## Prompt
Go through the records below and copy out every line holding "https".

Records from a data collection
--- START ---
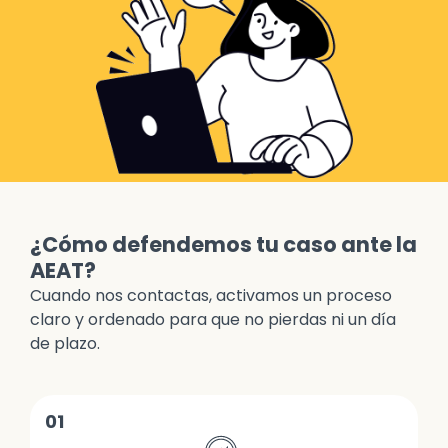
¿Cómo defendemos tu caso ante la
AEAT?
Cuando nos contactas, activamos un proceso
claro y ordenado para que no pierdas ni un día
de plazo.
01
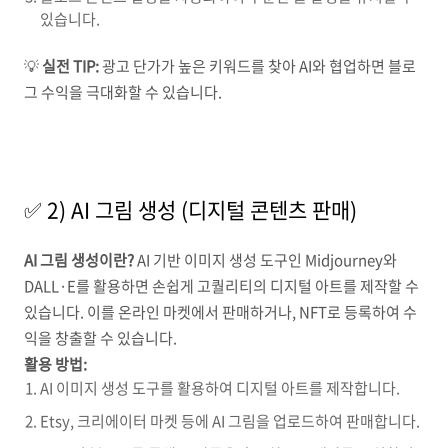
있습니다.
💡
실전 TIP:
광고 단가가 높은 키워드를 찾아 AI와 협업하면 블로
그 수익을 극대화할 수 있습니다.
✅ 2) AI 그림 생성 (디지털 콘텐츠 판매)
AI 그림 생성이란?
AI 기반 이미지 생성 도구인 Midjourney와
DALL·E를 활용하면 손쉽게 고퀄리티의 디지털 아트를 제작할 수
있습니다. 이를 온라인 마켓에서 판매하거나, NFT로 등록하여 수
익을 창출할 수 있습니다.
활용 방법:
AI 이미지 생성 도구를 활용하여 디지털 아트를 제작합니다.
Etsy, 크리에이터 마켓 등에 AI 그림을 업로드하여 판매합니다.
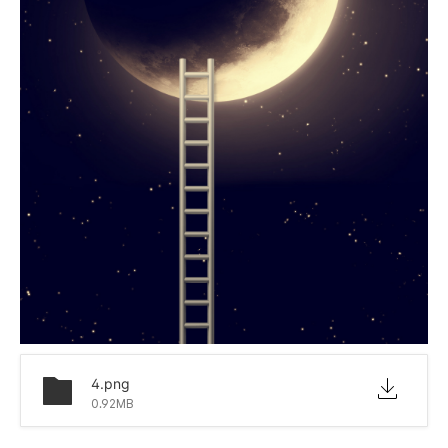
4.png
0.92MB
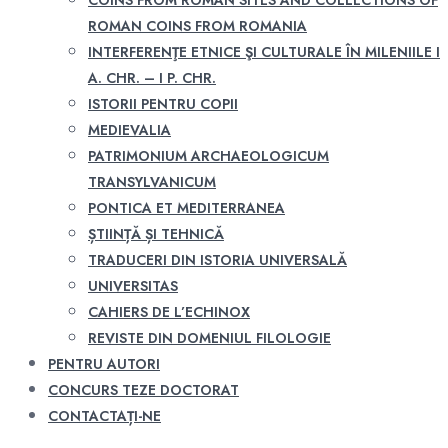
COINS FROM ROMAN SITES AND COLLECTIONS OF
ROMAN COINS FROM ROMANIA
INTERFERENŢE ETNICE ŞI CULTURALE ÎN MILENIILE I
A. CHR. – I P. CHR.
ISTORII PENTRU COPII
MEDIEVALIA
PATRIMONIUM ARCHAEOLOGICUM
TRANSYLVANICUM
PONTICA ET MEDITERRANEA
ȘTIINȚĂ ȘI TEHNICĂ
TRADUCERI DIN ISTORIA UNIVERSALĂ
UNIVERSITAS
CAHIERS DE L’ECHINOX
REVISTE DIN DOMENIUL FILOLOGIE
PENTRU AUTORI
CONCURS TEZE DOCTORAT
CONTACTAȚI-NE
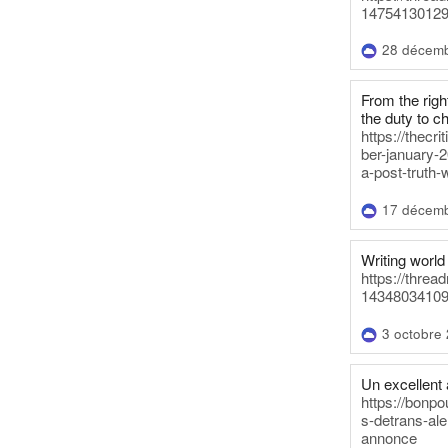
14754130129
28 décem
From the righ
the duty to c
https://thecr
ber-january-2
a-post-truth-
17 décem
Writing world 
https://threa
14348034109
3 octobre
Un excellent a
https://bonpo
s-detrans-ale
annonce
--- END ---
## Solution to this exercise
https://thecr
https://threa
https://bonpo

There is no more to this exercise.